Polícia prende dois suspeitos de matar prima de Mara Maravilha
Suspeitos são um policial militar e um monitor de ressocialização
Thamirys Andrade - 04/08/2026 13h58 | atualizado em 04/08/2026 16h41

Dois homens foram presos nesta terça-feira (4) por suposto envolvimento na morte da advogada Cláudia Félix de Oliveira, de 51 anos, prima da cantora Mara Maravilha. Os suspeitos tratam-se de um policial militar, de 29 anos, e um monitor de ressocialização, de 27, que não tiveram seus nomes divulgados.
De acordo com informações da TV Bahia, eles teriam agido com mais outras duas pessoas sob o comando de um homem de 20 anos. A motivação seria uma dívida por parte do sobrinho de Cláudia com o mandante do homicídio.

EXERCÍCIOS:
A: Segundo a notícia sobre a morte de Cláudia Félix de Oliveira, quantos anos ela tinha?
B: Escreva a continuação da notícia sobre a morte de Cláudia Félix de Oliveira, começando logo após a última frase.
A listagem vem de uma fonte diferente da notícia.

LISTAGEM:
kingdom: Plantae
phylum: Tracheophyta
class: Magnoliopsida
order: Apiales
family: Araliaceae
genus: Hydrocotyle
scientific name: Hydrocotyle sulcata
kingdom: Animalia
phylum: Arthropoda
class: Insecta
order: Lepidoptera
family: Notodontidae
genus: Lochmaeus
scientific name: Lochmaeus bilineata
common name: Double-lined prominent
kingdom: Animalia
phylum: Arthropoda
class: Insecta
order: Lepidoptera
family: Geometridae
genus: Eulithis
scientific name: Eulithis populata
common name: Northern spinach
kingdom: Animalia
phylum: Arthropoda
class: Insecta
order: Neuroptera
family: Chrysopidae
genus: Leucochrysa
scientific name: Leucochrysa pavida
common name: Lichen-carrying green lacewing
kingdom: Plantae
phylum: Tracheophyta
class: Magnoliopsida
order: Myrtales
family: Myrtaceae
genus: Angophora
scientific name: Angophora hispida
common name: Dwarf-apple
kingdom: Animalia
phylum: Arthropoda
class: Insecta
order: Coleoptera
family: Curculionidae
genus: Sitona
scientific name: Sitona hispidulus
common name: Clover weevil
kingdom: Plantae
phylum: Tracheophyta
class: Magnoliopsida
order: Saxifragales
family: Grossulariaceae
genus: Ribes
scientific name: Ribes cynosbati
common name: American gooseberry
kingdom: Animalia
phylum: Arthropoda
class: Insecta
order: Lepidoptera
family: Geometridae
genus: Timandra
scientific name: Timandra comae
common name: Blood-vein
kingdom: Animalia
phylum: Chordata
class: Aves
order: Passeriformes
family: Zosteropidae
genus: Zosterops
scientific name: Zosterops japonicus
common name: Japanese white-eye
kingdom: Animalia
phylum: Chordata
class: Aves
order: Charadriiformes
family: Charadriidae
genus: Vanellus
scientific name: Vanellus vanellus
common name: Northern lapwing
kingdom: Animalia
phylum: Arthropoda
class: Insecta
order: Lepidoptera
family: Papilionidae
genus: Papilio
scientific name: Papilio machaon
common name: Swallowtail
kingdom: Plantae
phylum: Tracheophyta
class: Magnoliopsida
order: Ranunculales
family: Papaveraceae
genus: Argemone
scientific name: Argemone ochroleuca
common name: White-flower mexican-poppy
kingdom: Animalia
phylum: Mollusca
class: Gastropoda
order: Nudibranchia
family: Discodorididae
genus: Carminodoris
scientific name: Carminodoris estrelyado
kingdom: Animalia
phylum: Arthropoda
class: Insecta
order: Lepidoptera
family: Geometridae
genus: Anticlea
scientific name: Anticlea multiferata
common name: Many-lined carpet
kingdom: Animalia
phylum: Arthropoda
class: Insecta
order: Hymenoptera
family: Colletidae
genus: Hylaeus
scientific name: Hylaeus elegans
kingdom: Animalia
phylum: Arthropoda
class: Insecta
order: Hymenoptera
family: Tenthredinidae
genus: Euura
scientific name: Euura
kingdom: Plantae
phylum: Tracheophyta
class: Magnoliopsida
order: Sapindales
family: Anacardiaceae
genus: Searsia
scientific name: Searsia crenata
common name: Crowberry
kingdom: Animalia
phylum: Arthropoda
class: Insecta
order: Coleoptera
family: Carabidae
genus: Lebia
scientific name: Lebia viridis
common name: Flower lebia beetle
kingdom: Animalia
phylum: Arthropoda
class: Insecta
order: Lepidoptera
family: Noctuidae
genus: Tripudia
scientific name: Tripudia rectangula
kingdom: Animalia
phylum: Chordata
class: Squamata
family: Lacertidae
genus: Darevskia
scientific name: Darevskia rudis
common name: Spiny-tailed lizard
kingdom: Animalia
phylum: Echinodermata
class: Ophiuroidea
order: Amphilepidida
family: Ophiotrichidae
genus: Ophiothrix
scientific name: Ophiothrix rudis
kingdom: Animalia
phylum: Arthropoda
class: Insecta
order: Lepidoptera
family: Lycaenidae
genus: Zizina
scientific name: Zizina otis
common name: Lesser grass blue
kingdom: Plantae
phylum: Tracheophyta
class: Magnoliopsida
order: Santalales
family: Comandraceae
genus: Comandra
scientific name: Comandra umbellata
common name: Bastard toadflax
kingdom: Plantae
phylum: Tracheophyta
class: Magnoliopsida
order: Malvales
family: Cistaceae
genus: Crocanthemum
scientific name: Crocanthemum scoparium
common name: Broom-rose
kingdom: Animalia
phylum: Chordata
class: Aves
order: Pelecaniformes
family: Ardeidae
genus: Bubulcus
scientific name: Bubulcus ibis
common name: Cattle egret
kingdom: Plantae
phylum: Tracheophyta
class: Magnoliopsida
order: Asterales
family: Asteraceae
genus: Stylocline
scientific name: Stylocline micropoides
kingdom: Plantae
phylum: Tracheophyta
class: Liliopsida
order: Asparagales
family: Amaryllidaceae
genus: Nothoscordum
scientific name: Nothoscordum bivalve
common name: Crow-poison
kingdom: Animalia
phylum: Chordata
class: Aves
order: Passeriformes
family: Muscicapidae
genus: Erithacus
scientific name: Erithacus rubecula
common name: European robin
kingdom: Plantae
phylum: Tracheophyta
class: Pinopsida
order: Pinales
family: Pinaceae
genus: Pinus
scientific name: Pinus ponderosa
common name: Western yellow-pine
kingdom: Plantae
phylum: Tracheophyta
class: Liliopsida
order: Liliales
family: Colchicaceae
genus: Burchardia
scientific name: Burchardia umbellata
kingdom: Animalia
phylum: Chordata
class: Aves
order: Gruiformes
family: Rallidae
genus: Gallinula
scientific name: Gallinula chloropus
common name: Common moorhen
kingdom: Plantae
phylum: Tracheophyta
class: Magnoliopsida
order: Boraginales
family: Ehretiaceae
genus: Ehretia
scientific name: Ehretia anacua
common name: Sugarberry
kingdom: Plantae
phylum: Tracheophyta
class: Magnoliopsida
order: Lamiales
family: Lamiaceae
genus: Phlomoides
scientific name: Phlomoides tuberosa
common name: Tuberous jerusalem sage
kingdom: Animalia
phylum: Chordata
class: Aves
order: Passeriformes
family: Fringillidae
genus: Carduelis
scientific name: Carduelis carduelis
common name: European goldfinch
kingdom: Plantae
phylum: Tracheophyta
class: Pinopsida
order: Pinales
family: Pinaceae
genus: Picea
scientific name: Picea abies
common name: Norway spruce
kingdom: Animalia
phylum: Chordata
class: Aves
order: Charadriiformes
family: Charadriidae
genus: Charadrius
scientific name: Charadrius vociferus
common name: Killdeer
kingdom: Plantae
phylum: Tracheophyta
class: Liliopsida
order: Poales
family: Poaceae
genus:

RESPOSTAS:
A: 51 anos.

B:
O grupo teria monitorado a vítima entre os dias 20 e 21 de julho, e executado o crime na madrugada do dia 25 de julho, na casa de Cláudia em Itororó, sul da Bahia. Na ocasião, ela chegou a acionar a Polícia Militar (PM) pouco antes da invasão à sua casa, mas quando as autoridades chegaram, já a encontraram sem vida.
Ela foi sepultada no último dia 26 de julho, no Cemitério Municipal Recanto da Saudade, em Itapetinga (BA).
Em nota, a cantora Mara Maravilha lamentou a morte da familiar e pediu justiça.
Antes do assassinato, a família já vinha sendo alvo de ameaças e tiveram de transferir dois veículos aos criminosos como forma de pagar a dívida. As vítimas registraram um boletim de ocorrência por extorsão na Delegacia Territorial (DT) de Itabuna, e ambos os veículos foram apreendidos pelas autoridades.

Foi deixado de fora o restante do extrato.